Market Democratization and Summer’s End

HamptonsSince returning home with my mother after birth, I have been hospitalized twice.  I had my tonsils taken out at age five and I contracted meningitis about 25 years ago. When I suffered from the meningitis (thankfully the viral kind rather than the much more dangerous bacterial sort), I was admitted on the worst possible day of the year.  I went into the hospital on July 4.  Since newly minted physicians start their internship years on July 1 each year, since July 4 is (obviously) a major holiday and since that particular July 4 was a Friday and thus the start of a long week-end, pretty much the only doctors around that day had roughly 4 days of experience.  Total.

It wasn’t a good day to get so sick.

Traditionally, since nearly all trades can wait — unlike the treatment of disease — almost nothing happened in the markets on summer Fridays and during the last two weeks of August.  Nearly all Wall Street decision-makers were in the Hamptons then so trading desks at the major firms were manned by junior traders who wanted nothing more than to remain flat and avoid screwing up, the operative word being avoid. The key buy-side people were away too.  Those who weren’t senior enough to escape the city caught up on their reading, took long lunches, and talked on the phone with their friends and relatives in a half-hearted effort to look busy (not that anybody really checked).
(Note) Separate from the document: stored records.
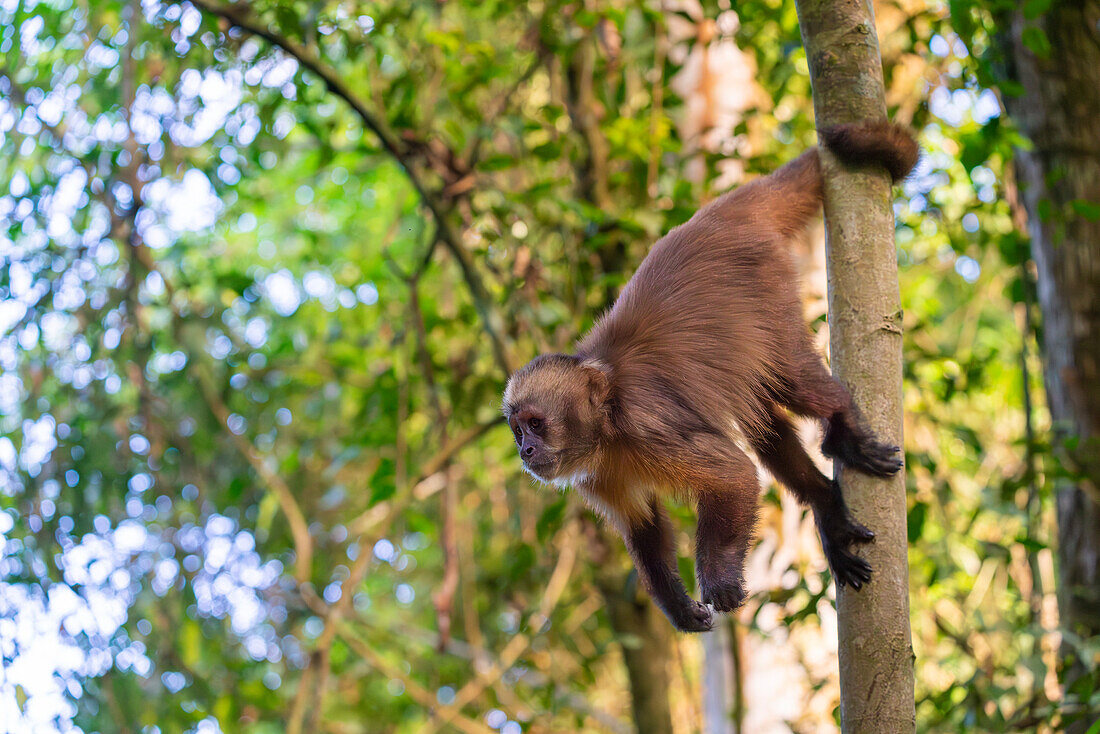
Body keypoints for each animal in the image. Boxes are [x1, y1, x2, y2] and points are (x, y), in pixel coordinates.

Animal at [503, 120, 919, 633]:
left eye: (536, 424)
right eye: (518, 430)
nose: (525, 451)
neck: (608, 425)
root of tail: (717, 216)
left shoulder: (649, 427)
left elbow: (734, 477)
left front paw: (718, 576)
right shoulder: (593, 473)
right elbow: (646, 528)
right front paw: (678, 608)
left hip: (766, 287)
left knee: (793, 381)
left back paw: (844, 433)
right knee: (763, 420)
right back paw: (826, 505)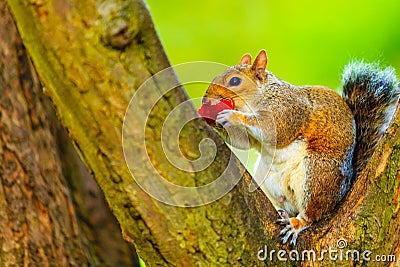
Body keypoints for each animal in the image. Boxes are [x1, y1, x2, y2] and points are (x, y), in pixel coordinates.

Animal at [200, 49, 400, 245]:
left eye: (234, 81)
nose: (205, 99)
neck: (263, 94)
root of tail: (343, 192)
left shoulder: (289, 110)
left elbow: (274, 129)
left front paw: (232, 116)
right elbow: (244, 142)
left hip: (317, 173)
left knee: (312, 214)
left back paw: (296, 223)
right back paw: (282, 212)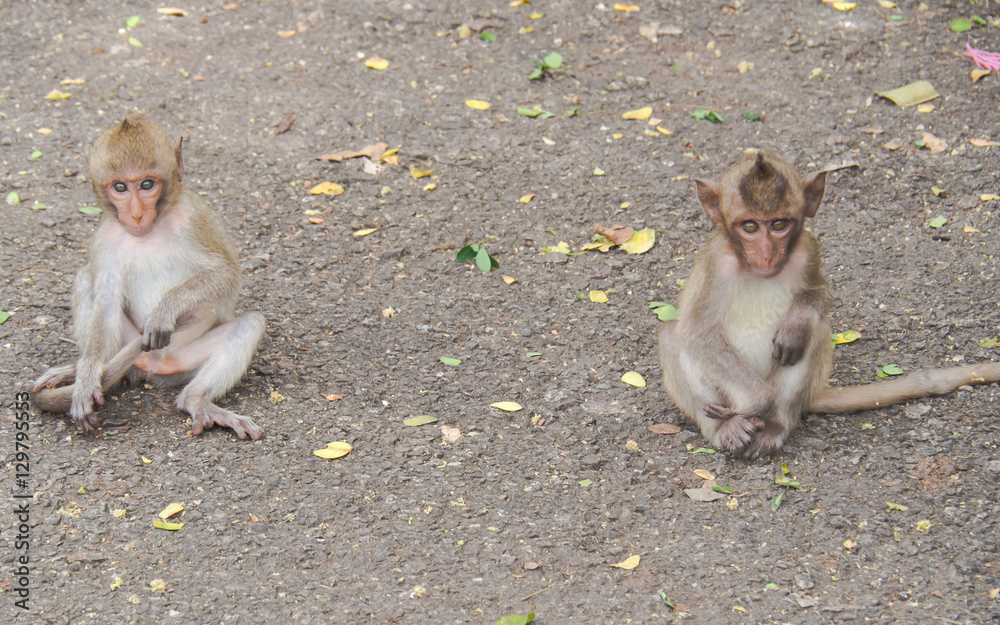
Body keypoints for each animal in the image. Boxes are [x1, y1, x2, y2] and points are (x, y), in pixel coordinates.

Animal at [30, 114, 266, 440]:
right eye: (119, 187)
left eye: (146, 185)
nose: (136, 214)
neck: (150, 230)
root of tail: (153, 366)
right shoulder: (104, 238)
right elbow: (105, 307)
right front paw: (88, 373)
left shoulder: (193, 218)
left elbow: (226, 274)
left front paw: (165, 309)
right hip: (129, 343)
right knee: (85, 279)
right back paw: (82, 370)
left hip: (182, 356)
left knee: (251, 323)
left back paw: (196, 400)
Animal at [658, 150, 1000, 459]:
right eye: (750, 226)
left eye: (779, 224)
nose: (766, 254)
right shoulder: (716, 262)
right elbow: (698, 331)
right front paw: (755, 400)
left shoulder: (808, 248)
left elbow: (821, 295)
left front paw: (798, 319)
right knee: (673, 335)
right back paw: (727, 427)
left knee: (812, 333)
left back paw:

Liquidity was practically non-existent.

Not so this year.  Whether the expressed reason is fears of Syrian intervention, concerns about a new debt ceiling impasse, or something else, stocks have traded decidedly lower while bonds, oil and gold have been sharply higher this week. The markets have actually moved.  Thin volumes due to vacations have likely added to the volatility.

But I suspect that something else is at work too. Volumes may well stay thin, but the general democratization of markets and their much broader and deeper accessibility overall means that the Wall Street “big boys” can no longer effectively close up shop and compel compliance on the markets for all but the most outrageous news.  Trades can and will get done. So if you want to trade this week, you can do so with a reasonable expectation of some liquidity.  And that’s good news, even for those camped out in Montauk.